There should be a podcast release (https://microarch.club/) in the near future that covers REX's history and a lot of lessons learned.
trsohmers
·2 года назад·discuss
I thought that was clear through my profile, but yes, Positron AI is focused on providing the best performance per dollar while providing the best quality of service and capabilities rather than just focusing on a single metric of speed.

A guarantee to match the cheapest per token prices is sure a great way to lose a race to the bottom, but I do wish Groq (and everyone else trying to compete against NVIDIA) the greatest luck and success. I really do think that the great single batch/user performance by Groq is a great demo, but is not the best solution for a wide variety of applications, but I hope it can find its niche.
trsohmers
·2 года назад·discuss
Groq states in this article [0] that they used 576 chips to achieve these results, and continuing with your analysis, you also need to factor in that for each additional user you want to have requires a separate KV cache, which can add multiple more gigabytes per user.

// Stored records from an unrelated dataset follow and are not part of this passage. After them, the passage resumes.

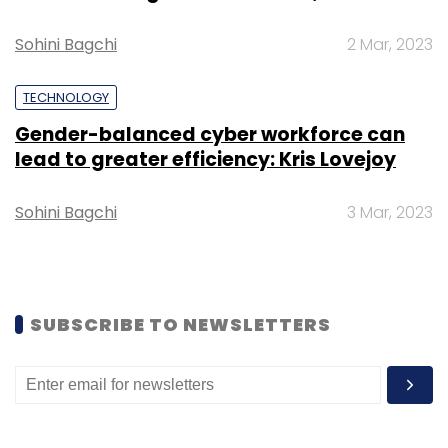
Sohini Bagchi
2 Mar, 2023
TECHNOLOGY
Leave Your Comment(s)
Gender-balanced cyber workforce can
lead to greater efficiency: Kris Lovejoy
Sign up for Newsletter
Sohini Bagchi
3 Mar, 2023
Select your Newsletter frequency
Daily Newsletter
Weekly Newsletter
Monthly Newsletter
Subscribe
SUBSCRIBE TO NEWSLETTERS
Tech Mahindra Ltd
Acumos
AI
The Linux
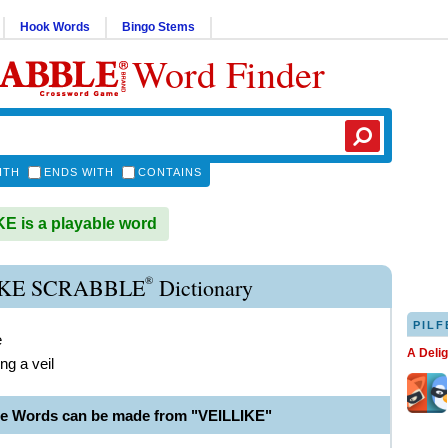
Hook Words
Bingo Stems
Word Finder
ITH
ENDS WITH
CONTAINS
E is a playable word
®
IKE SCRABBLE
Dictionary
PILF
e
A Deli
ng a veil
le Words can be made from "VEILLIKE"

My professional independent observer opinion (not based on my 2 years of working at Groq) would have me assume that their COGS to achieve these performance numbers would exceed several million dollars, so depreciating that over expected usage at the theoretical prices they have posted seems impractical, so from an actual performance per dollar standpoint they don’t seem viable, but do have a very cool demo of an insane level of performance if you throw cost concerns out the window.

[0]: https://www.nextplatform.com/2023/11/27/groq-says-it-can-dep...
trsohmers
·2 года назад·discuss
Yes; Mamba was a very easy match, with Hyena also being a good match, but could be greatly optimized with some minimal changes to the model architecture or hardware design.
trsohmers
·2 года назад·discuss
"The current round" of AI accelerators you are referring to are things that were designed 2015-2022; There are a number of startups (including my own) that are actually designing for the real bottlenecks that differentiate Transformers (plus SSMs and other emerging architectures) from "old" CNNs, RNNs, etc.

Obviously I think my company is doing this in an unique and "correct" way, but I know of half a dozen other companies founded in the past ~18 months that are focused on the memory capacity and bandwidth bottlenecks that exist... the massive failures of the previous decade do not mean that they are going to be repeated.